▶ **Exercices**
**1.** Dans l'extrait consacré au délit de solidarité, relevez les précisions qui, dans la définition de ce délit, indiquent la durée de l'hébergement et l'esprit dans lequel il est offert.
**2.** Rédigez la suite de l'extrait sur le délit de solidarité, en reprenant après sa dernière phrase.

Je pense que les poursuites diligentées à l’égard de ma cliente n’ont plus lieu d’être en raison d’une modification de la loi. Le 28 septembre 2012, le ministre de l’Intérieur de l’époque, Manuel Valls, a présenté en Conseil des Ministres un projet de loi visant notamment à supprimer le délit de solidarité.

Le délit de solidarité peut être le fait d’héberger un étranger en situation irrégulière, de lui offrir le gite et le couvert, pendant un certain nombre de nuits, à titre humanitaire et de manière désintéressée. A l’époque, c’était réprimé mais, depuis la loi du 31 décembre 2012, ce n’est plus un délit dès lors qu’il n’y a pas eu de contrepartie pour la personne qui héberge. En gros, une personne qui le fait de manière désintéressée, sans être rémunérée par exemple, ne doit pas être poursuivie.

▶ **Données affichées**
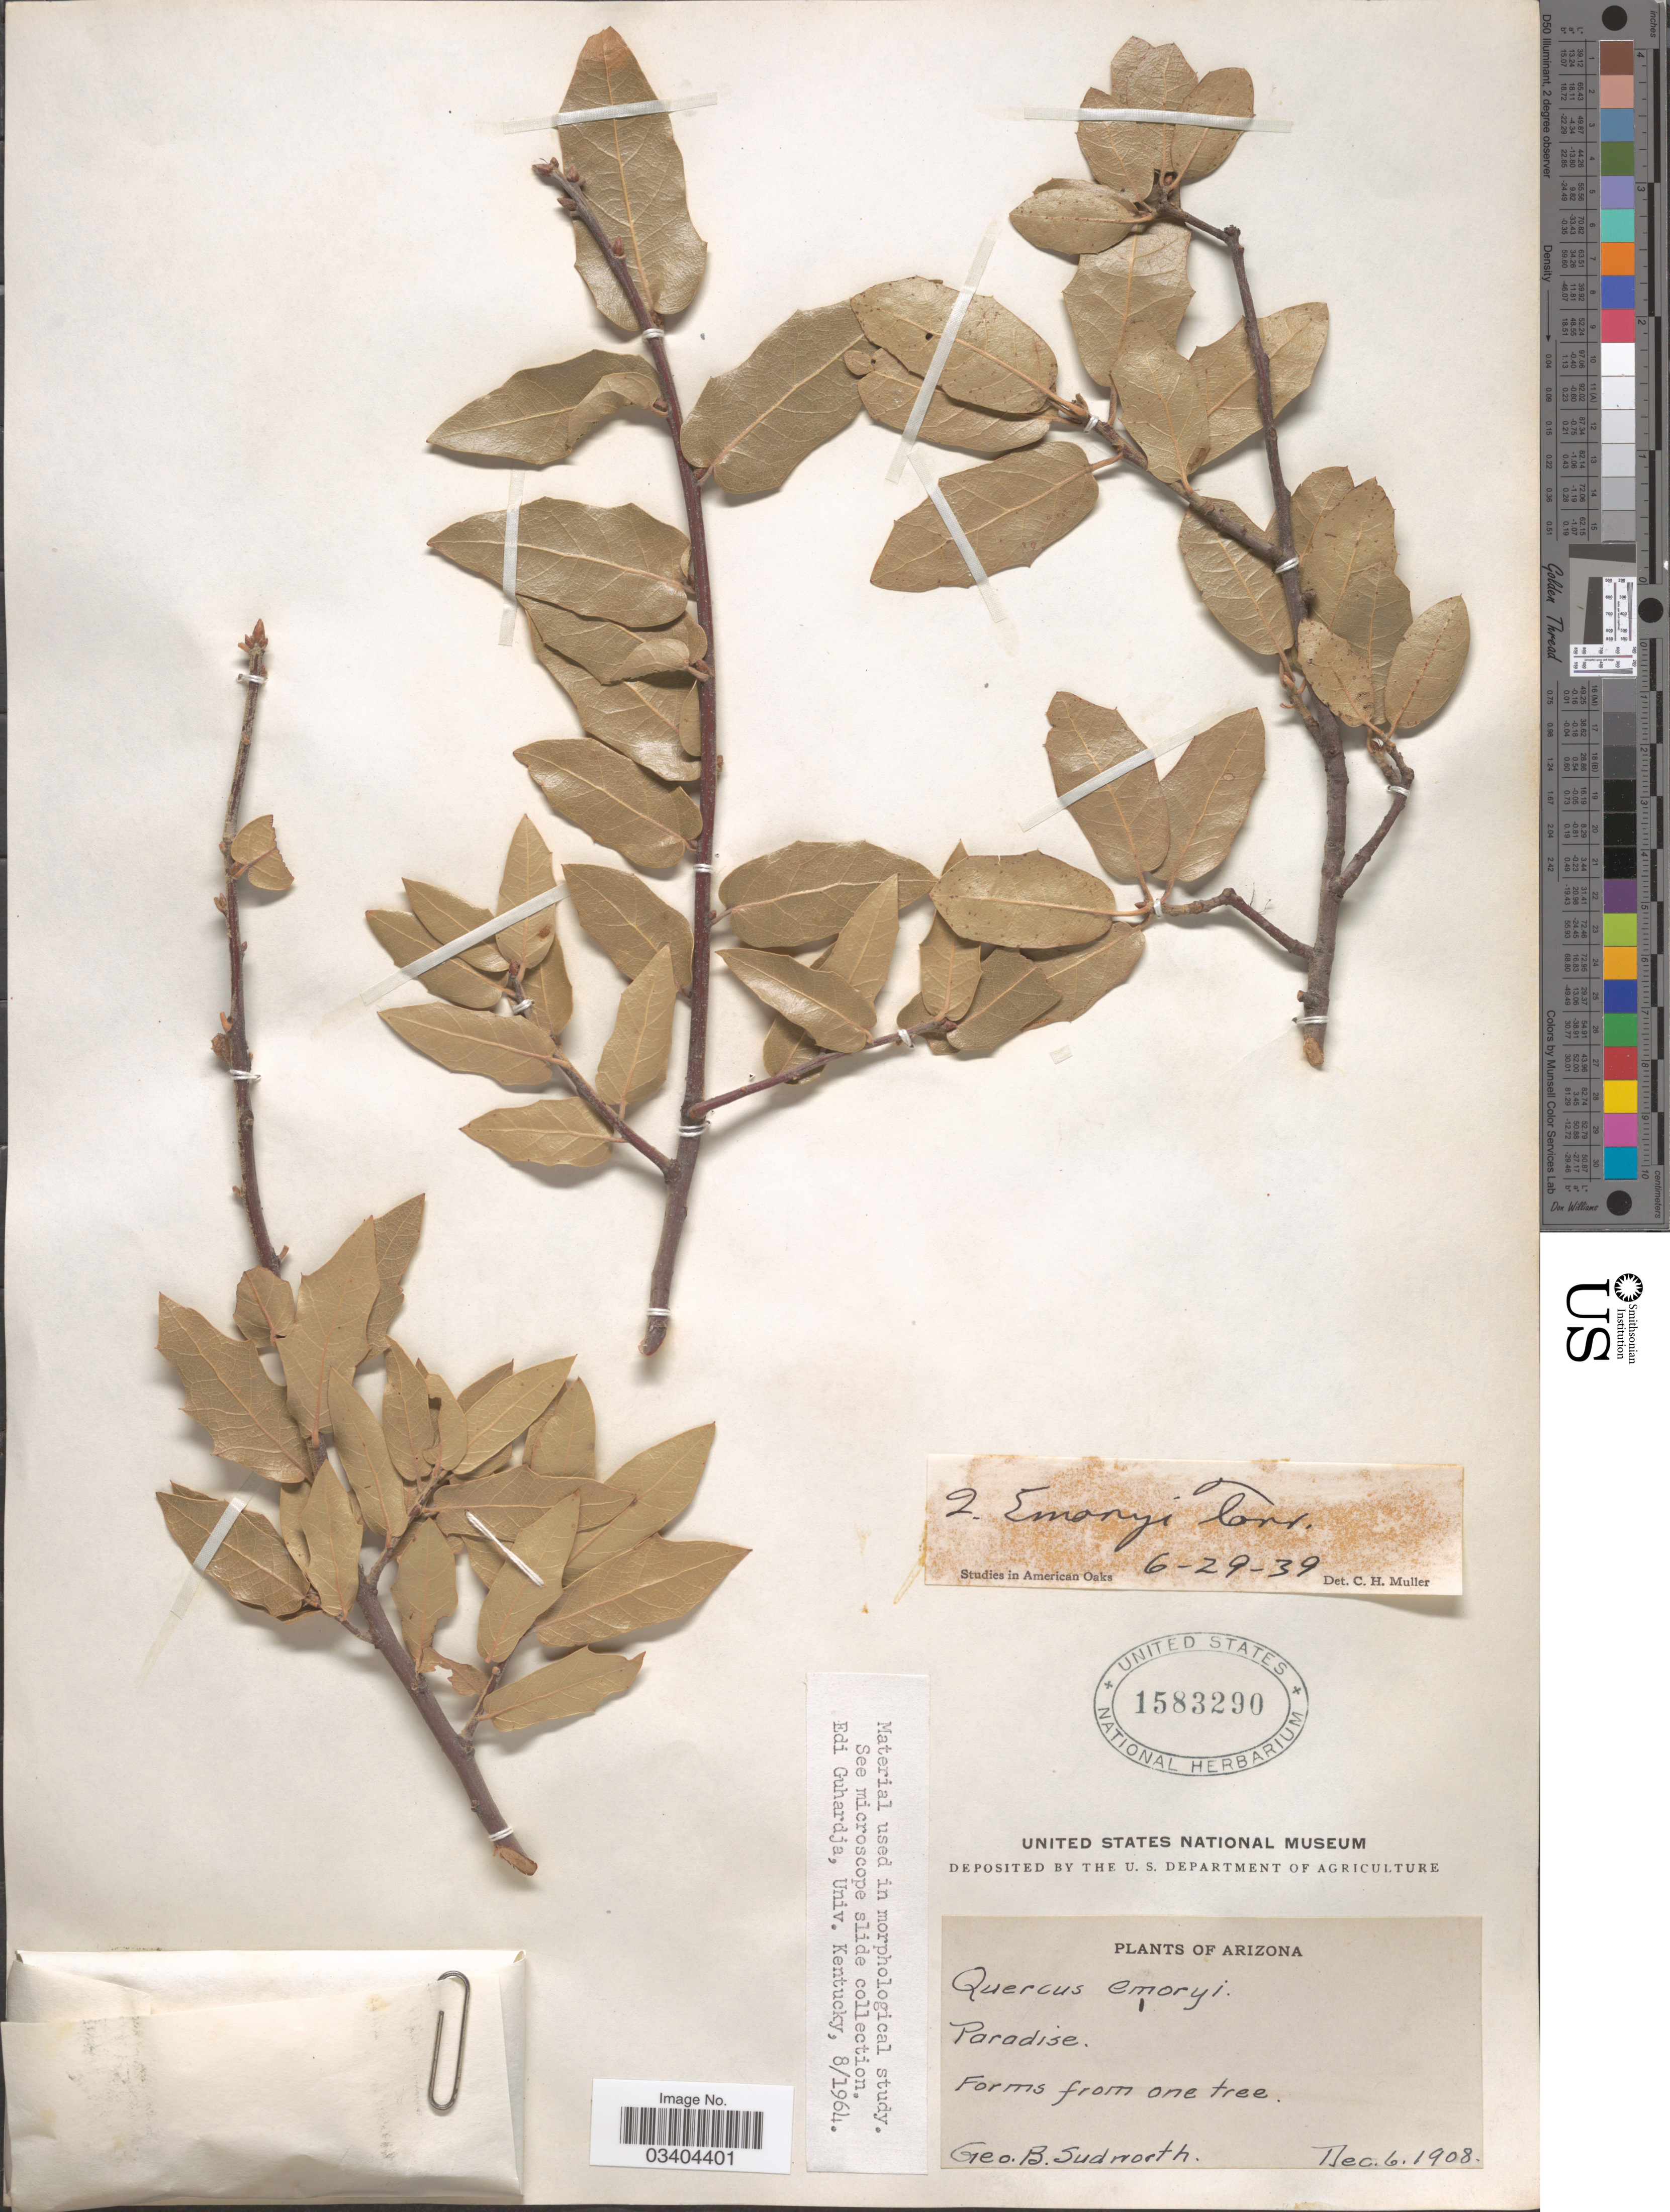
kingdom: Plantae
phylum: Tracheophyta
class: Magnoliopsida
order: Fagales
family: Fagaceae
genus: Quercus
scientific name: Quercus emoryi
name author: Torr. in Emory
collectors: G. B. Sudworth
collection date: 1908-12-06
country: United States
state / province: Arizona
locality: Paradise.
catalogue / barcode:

▶ **Réponses fournies**
**1.**
- pendant un certain nombre de nuits
- à titre humanitaire
- de manière désintéressée

**2.**
Dans ce dossier, au terme de cette instruction, et même s’ils ont décidé le renvoi devant le tribunal correctionnel, à aucun moment il n’a été évoqué que ma cliente ait pu bénéficier d’une contrepartie. C’est-à-dire que l’on n’a pas examiné les conditions au regard de la nouvelle loi pour déterminer l’innocence de ma cliente et ça fera l’objet d’un débat judiciaire devant le tribunal correctionnel le 7 octobre 2014.

J’imagine qu’on tiendra compte de la suppression du délit de solidarité et du fait qu’il manque désormais un élément légal à l’infraction qui est reprochée à Mme RAHOUADJ. Sans base légale, je ne comprends pas comment ma cliente pourrait être condamnée. De toute façon, j’ai d’autres arguments juridiques à faire valoir  tel que notamment le défaut d’élément moral de l’infraction et tout comme ma cliente j’ai confiance dans la justice de mon pays.